In cknotz/bst290: An R Package To Complement the BST290 (UiS) Course

knitr::opts_chunk$set(echo = FALSE)
library(learnr)
library(tidyverse)

library(bst290)

ess <- bst290::ess

Introduction {data-progressive=TRUE}

You have now learned in the main tutorial how to test if two groups differ significantly in some numeric attribute --- for example, if men and women differ in their religiosity.

In this de-bugging tutorial, you can practice this a bit more using the small ess dataset. Specifically, you will look if men and women differ in their average body heights.

First, a quick quiz: If we think that there is a difference in the average body height between genders,...

question("...which is the *dependent* and which is the *independent variable* here?",
         answer("Gender is the dependent variable, body height is the independent variable.",
                message = "Unfortunately not.
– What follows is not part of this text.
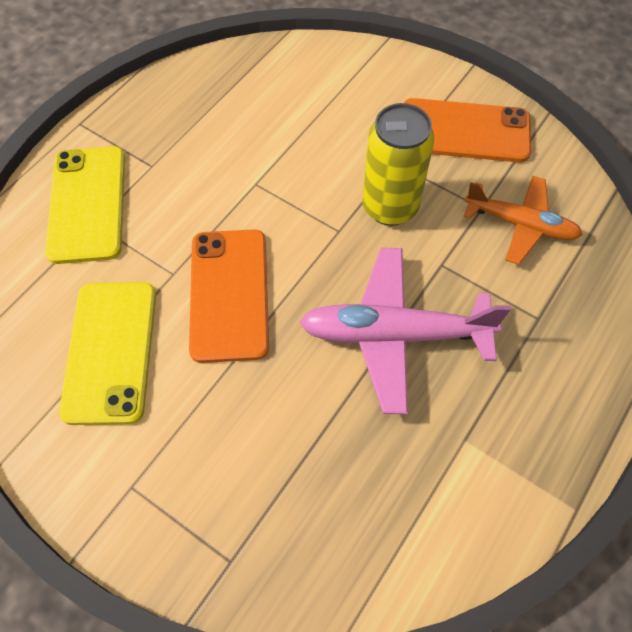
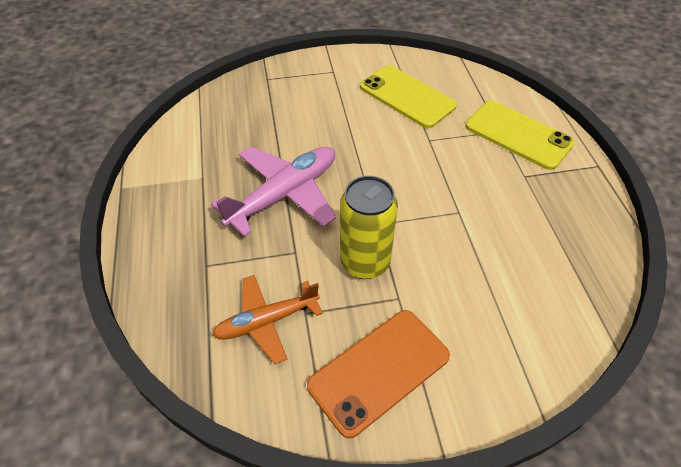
camera: 135 degrees right, 10 degrees down
(229, 294) = (390, 151): orange phone -> none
Please make sure to review what the difference between a dependent and independent variable is!"),
         answer("Gender is the independent variable, body height is the dependent variable.",
                correct = T),
         random_answer_order = T, allow_retry = T)

Descriptive analysis {data-progressive=TRUE}

As in the main tutorial, let's first look at the differences descriptively. The code below should use the ess data, group the data by gender (gndr), and then calculate the average value of body height (height) for each group --- can you complete it?

ess %>% 
  group_by() %>% 
  summarize()

**Hint:** See the main tutorial for this part, or Tutorial 3.
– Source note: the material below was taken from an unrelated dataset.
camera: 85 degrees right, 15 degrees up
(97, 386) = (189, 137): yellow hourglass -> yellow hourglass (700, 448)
This should not have taken long, if you have done all previous exercises:

ess %>% 
  group_by(gndr) %>% 
  summarize(avgheight = mean(height, na.rm = T))

Now that we have the summary statistics, it would be great to be able to show them in a bar graph. Can you complete the code to do that?

ess %>% 
  group_by(gndr) %>% 
  summarize(avgheight = mean(height, na.rm = T)) %>% 
  ggplot()

**Hint:** See the main tutorial for this part, or Tutorial 4.

And again, you just have to implement what you learned in the main tutorial:

ess %>% 
  group_by(gndr) %>% 
  summarize(avgheight = mean(height, na.rm = T)) %>% 
  ggplot(aes(x = gndr, y = avgheight)) +
    geom_bar(stat = "identity")

Important: You need to add stat = "identity" to the geom_bar() call.

Statistical test {data-progressive=TRUE}

So, there is a difference in the average height of men compared to women (surprise, surprise...). But, as before: is that difference also statistically significant?

Let's find out! Can you complete the code to run a t-test with t.test()? The variables are gndr and height, and the dataset is ess:

t.test()

**Hint:** See the main tutorial, section 5.1.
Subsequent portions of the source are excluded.